• _Problem set_
a) Decide whether each statement below agrees with the VMFleet monitoring page that follows. For each, answer yes or no and quote the words of the page that settle it.
(i) Local PowerShell/PerfMon collection is always active.
(ii) Pushing metrics to Azure Monitor/Log Analytics is required.
(iii) Network metrics are collected by Collect-StorageMetrics.ps1.
b) According to the VMFleet monitoring page below, what does the built-in watcher print?

VMFleet Monitoring¶

The monitoring subsystem collects real-time storage, network, and compute metrics during VMFleet test execution. It uses a hybrid architecture: local PowerShell/PerfMon collection (always active) with optional push to Azure Monitor/Log Analytics.

Monitoring Architecture¶

Cluster Nodes (PerfMon counters)
        │
        ▼
PowerShell Get-Counter (remote sessions)
        │
        ├──► Local CSV/JSON files (results/{run-id}/metrics/)
        │
        └──► Azure Monitor / Log Analytics (optional)
                    │
                    ▼
              Azure Portal dashboards, alerts

Live Console Monitoring¶

Use the built-in watcher during active tests:

.\src\solutions\vmfleet\scripts\Watch-VMFleetMonitor.ps1 `
    -ClusterConfigPath "config/clusters/my-cluster.yml" `
    -RefreshIntervalSeconds 5 `
    -DurationMinutes 30

The watcher prints rolling VM count, read/write IOPS, read/write latency, and throughput.

Metric Categories¶

Storage Metrics¶

Collected by Collect-StorageMetrics.ps1:

Counter	Description
CSVFS: Read IOPS	Cluster Shared Volume read operations per second
CSVFS: Write IOPS	Cluster Shared Volume write operations per second
CSVFS: Read Throughput (MB/s)	Aggregate read bandwidth across CSVs
CSVFS: Write Throughput (MB/s)	Aggregate write bandwidth across CSVs
CSVFS: Read Latency (ms)	Average read latency per I/O operation
CSVFS: Write Latency (ms)	Average write latency per I/O operation
S2D Cache Hit Ratio	Percentage of I/O served from cache tier
Physical Disk Queue Depth	Outstanding I/O requests per physical disk
Storage Pool Health	Degraded/healthy status of storage pools

Network Metrics¶

Collected by Collect-NetworkMetrics.ps1:

Counter	Description
RDMA Activity: Bytes Sent/sec	RDMA network adapter transmit throughput
RDMA Activity: Bytes Received/sec	RDMA network adapter receive throughput
SMB Direct: Bytes Sent/sec	SMB Direct (RDMA) data transfer rate
Network Adapter: Throughput (Gbps)	Total NIC throughput per adapter
Network Adapter: Packets Dropped	Dropped packets indicating congestion or errors
TCP: Retransmits/sec	TCP retransmission rate (indicates network issues)

• _Data supplied_

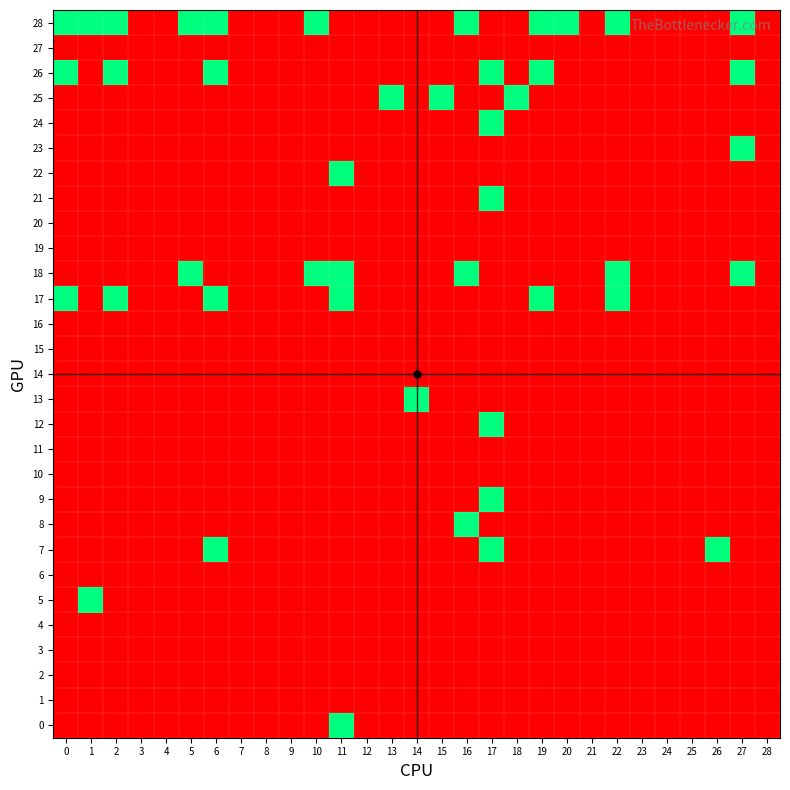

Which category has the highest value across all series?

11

* * *

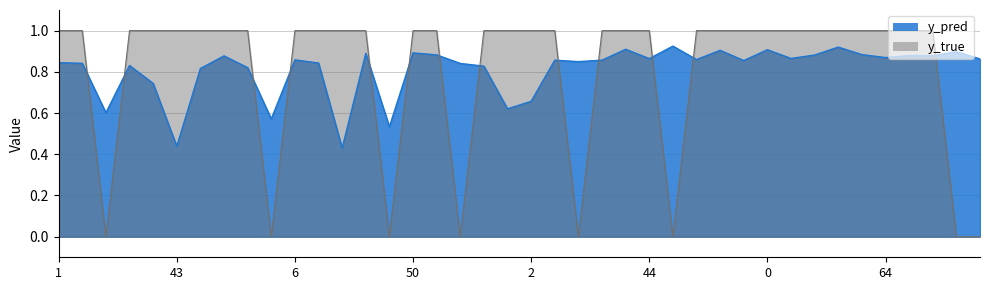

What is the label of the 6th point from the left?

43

• _Answers_
a)
(i) Yes: "local PowerShell/PerfMon collection (always active)"
(ii) No: "with optional push to Azure Monitor/Log Analytics"
(iii) No: "Collected by Collect-NetworkMetrics.ps1"

b) It prints rolling VM count, read/write IOPS, read/write latency, and throughput.